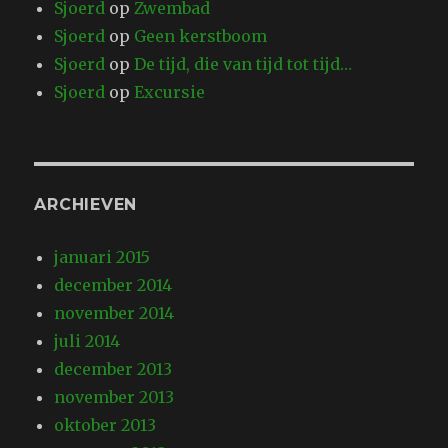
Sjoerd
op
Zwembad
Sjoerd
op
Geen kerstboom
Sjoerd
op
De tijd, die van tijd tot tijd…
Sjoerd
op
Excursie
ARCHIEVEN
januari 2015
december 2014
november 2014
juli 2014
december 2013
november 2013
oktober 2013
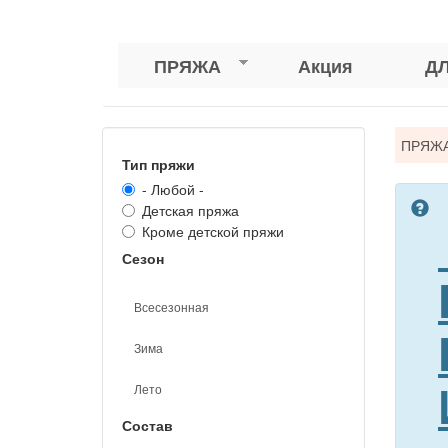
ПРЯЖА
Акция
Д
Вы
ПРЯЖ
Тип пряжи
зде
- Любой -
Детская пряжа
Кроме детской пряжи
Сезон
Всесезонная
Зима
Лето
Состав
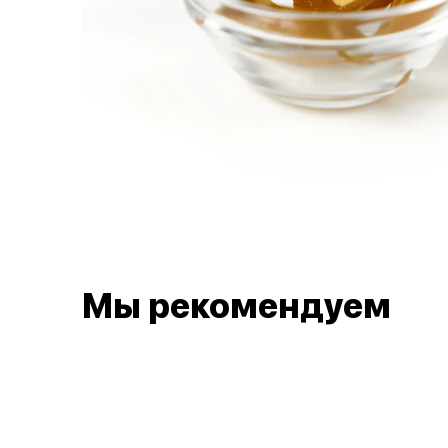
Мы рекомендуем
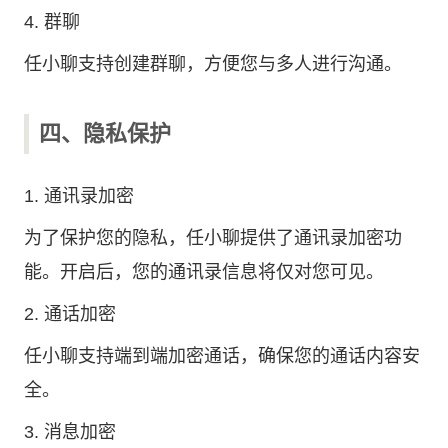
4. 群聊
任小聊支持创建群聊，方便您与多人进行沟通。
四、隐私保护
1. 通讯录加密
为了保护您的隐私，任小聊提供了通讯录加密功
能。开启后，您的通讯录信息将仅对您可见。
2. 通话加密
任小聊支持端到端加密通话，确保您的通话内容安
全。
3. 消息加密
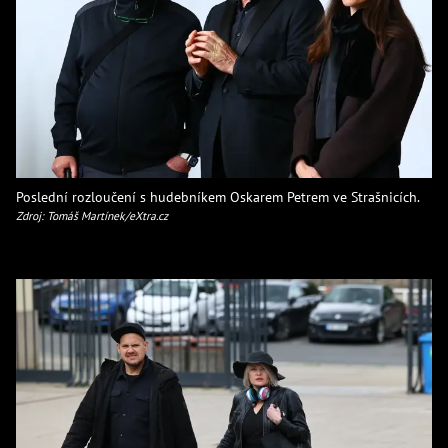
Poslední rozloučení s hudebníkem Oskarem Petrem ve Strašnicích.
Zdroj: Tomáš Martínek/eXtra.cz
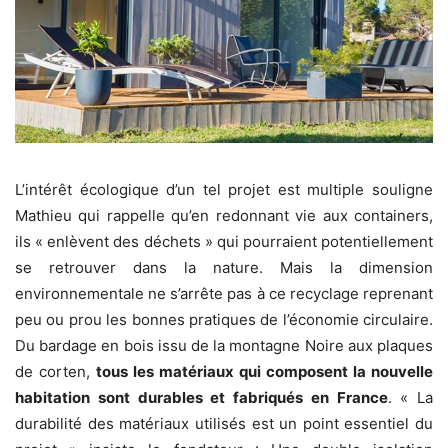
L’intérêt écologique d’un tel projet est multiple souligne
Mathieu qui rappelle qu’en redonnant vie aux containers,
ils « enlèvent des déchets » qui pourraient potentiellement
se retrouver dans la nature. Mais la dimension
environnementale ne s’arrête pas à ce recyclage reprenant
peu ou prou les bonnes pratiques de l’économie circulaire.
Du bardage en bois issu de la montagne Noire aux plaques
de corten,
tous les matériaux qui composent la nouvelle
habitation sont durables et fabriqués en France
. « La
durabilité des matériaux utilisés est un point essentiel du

--

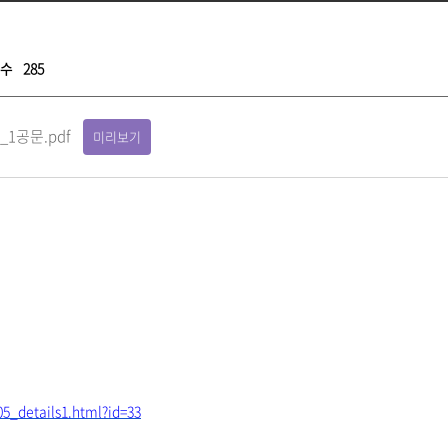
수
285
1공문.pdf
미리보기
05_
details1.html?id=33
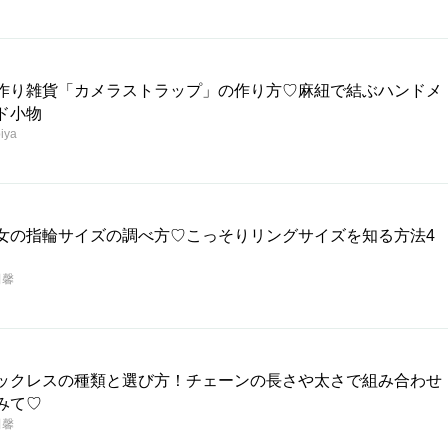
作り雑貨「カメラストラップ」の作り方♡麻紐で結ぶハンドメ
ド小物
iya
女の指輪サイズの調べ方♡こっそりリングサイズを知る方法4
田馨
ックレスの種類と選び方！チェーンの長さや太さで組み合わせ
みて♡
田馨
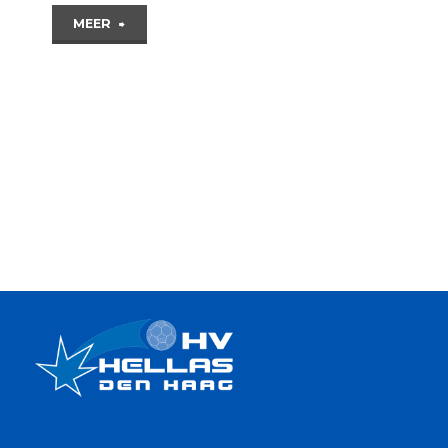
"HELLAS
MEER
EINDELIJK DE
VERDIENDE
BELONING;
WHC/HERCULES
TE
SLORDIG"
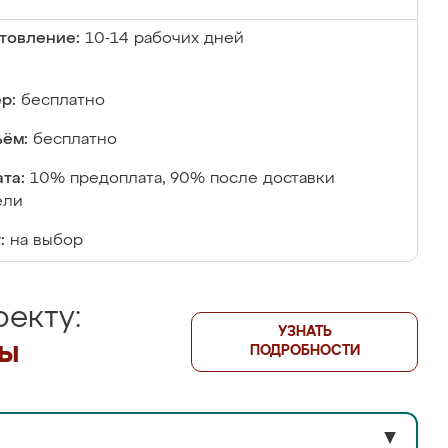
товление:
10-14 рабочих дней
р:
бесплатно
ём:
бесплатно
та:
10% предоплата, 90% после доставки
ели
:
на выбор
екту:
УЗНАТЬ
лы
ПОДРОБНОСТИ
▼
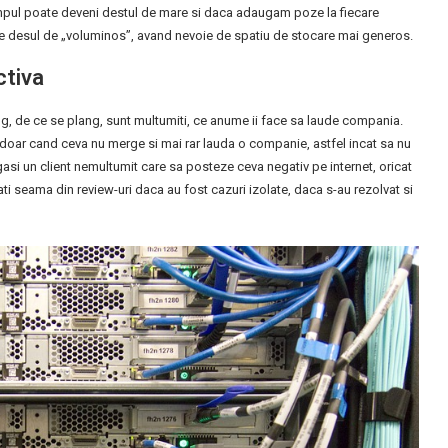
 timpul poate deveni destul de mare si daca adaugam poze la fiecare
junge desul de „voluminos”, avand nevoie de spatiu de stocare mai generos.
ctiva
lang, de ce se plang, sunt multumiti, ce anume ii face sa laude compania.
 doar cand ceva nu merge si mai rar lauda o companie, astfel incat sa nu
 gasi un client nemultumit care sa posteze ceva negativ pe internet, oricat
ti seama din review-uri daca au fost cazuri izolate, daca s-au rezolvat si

* * *

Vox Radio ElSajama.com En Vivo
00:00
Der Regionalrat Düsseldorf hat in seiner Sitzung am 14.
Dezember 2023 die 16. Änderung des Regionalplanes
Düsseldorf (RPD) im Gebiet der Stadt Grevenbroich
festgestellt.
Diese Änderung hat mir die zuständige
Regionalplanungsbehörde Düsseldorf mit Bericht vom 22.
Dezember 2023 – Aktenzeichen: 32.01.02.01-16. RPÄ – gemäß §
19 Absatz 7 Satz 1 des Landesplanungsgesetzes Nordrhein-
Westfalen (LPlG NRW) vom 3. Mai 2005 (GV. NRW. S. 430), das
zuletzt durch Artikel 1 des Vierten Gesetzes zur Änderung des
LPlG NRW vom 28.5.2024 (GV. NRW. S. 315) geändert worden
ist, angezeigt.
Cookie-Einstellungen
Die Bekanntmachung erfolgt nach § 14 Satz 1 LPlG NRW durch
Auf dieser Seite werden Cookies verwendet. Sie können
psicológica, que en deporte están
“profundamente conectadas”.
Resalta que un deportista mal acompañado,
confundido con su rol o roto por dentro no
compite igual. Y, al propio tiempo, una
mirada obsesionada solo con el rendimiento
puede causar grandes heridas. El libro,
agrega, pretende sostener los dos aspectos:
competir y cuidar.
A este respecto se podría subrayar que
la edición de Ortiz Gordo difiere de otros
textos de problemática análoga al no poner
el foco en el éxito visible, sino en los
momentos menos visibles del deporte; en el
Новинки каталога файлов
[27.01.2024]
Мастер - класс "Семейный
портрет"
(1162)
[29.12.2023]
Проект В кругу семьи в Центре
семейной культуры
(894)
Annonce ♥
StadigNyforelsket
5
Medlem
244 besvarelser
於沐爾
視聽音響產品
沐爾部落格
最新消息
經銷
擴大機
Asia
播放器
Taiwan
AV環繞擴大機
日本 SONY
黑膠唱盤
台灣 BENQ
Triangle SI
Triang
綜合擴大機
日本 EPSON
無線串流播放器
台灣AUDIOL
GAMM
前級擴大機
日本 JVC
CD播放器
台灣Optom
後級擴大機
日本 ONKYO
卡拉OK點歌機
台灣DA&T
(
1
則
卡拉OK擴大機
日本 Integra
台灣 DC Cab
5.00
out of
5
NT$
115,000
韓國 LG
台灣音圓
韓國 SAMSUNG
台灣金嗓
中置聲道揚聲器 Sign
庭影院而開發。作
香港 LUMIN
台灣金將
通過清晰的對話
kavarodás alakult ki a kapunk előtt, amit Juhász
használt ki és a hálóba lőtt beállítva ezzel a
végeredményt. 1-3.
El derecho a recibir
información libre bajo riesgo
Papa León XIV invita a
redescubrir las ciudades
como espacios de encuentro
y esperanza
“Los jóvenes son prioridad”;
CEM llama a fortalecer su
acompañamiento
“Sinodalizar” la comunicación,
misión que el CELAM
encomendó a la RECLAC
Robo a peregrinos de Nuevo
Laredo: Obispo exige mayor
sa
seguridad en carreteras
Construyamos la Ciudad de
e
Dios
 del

● WHAT IS EXPECTED:
Find out how many lines in the listing contain the word "Düsseldorf", and respond with that number only.

● TASK RESPONSE:
3